Render each line of the entries below as a Markdown table with the columns Row and Line, numbering the rows and skipping blank lines. Leave the pictures out of the table.

#### [Extracted material]
---*---
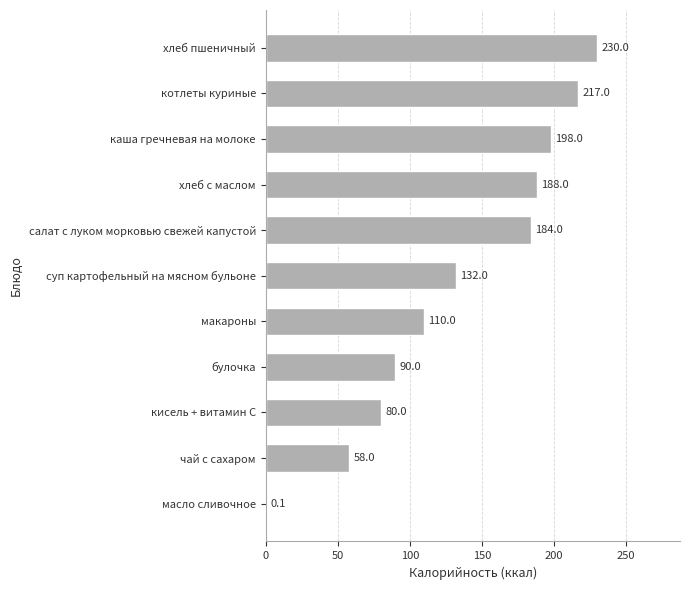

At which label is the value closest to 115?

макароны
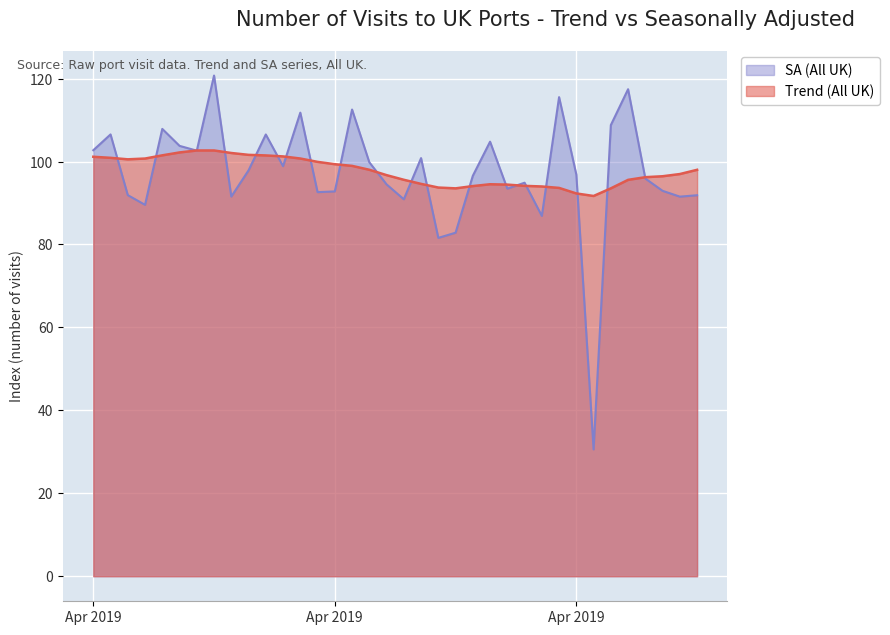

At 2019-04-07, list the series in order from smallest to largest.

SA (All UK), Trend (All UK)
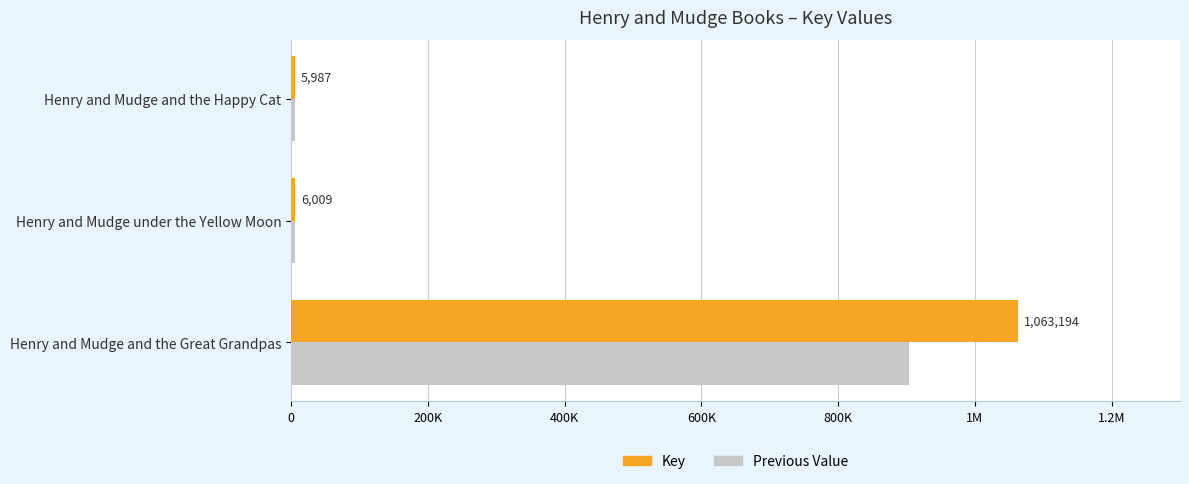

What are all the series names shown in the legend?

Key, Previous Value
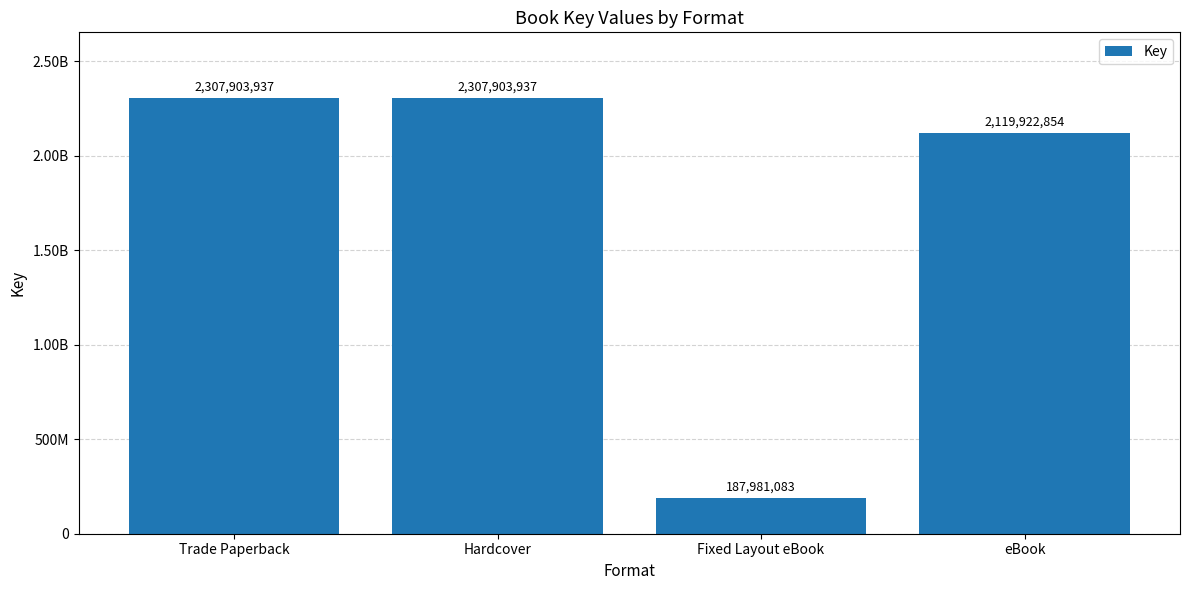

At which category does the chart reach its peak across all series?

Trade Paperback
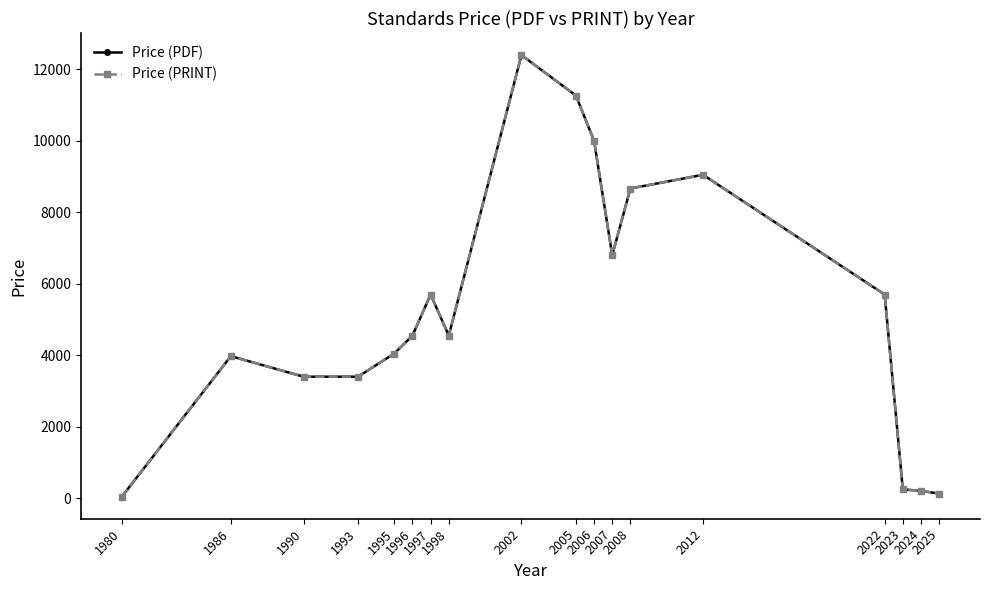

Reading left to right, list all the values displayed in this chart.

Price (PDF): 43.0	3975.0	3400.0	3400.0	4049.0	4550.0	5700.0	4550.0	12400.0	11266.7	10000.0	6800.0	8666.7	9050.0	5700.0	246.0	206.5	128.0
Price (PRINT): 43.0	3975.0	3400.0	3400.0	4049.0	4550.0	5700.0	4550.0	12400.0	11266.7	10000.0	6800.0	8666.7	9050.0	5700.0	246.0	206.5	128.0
---*---
#### [Task answer]
| Row | Line |
|---|---|
| 1 | At which label is the value closest to 115? |
| 2 | макароны |
| 3 | At 2019-04-07, list the series in order from smallest to largest. |
| 4 | SA (All UK), Trend (All UK) |
| 5 | What are all the series names shown in the legend? |
| 6 | Key, Previous Value |
| 7 | At which category does the chart reach its peak across all series? |
| 8 | Trade Paperback |
| 9 | Reading left to right, list all the values displayed in this chart. |
| 10 | Price (PDF): 43.0	3975.0	3400.0	3400.0	4049.0	4550.0	5700.0	4550.0	12400.0	11266.7	10000.0	6800.0	8666.7	9050.0	5700.0	246.0	206.5	128.0 |
| 11 | Price (PRINT): 43.0	3975.0	3400.0	3400.0	4049.0	4550.0	5700.0	4550.0	12400.0	11266.7	10000.0	6800.0	8666.7	9050.0	5700.0	246.0	206.5	128.0 |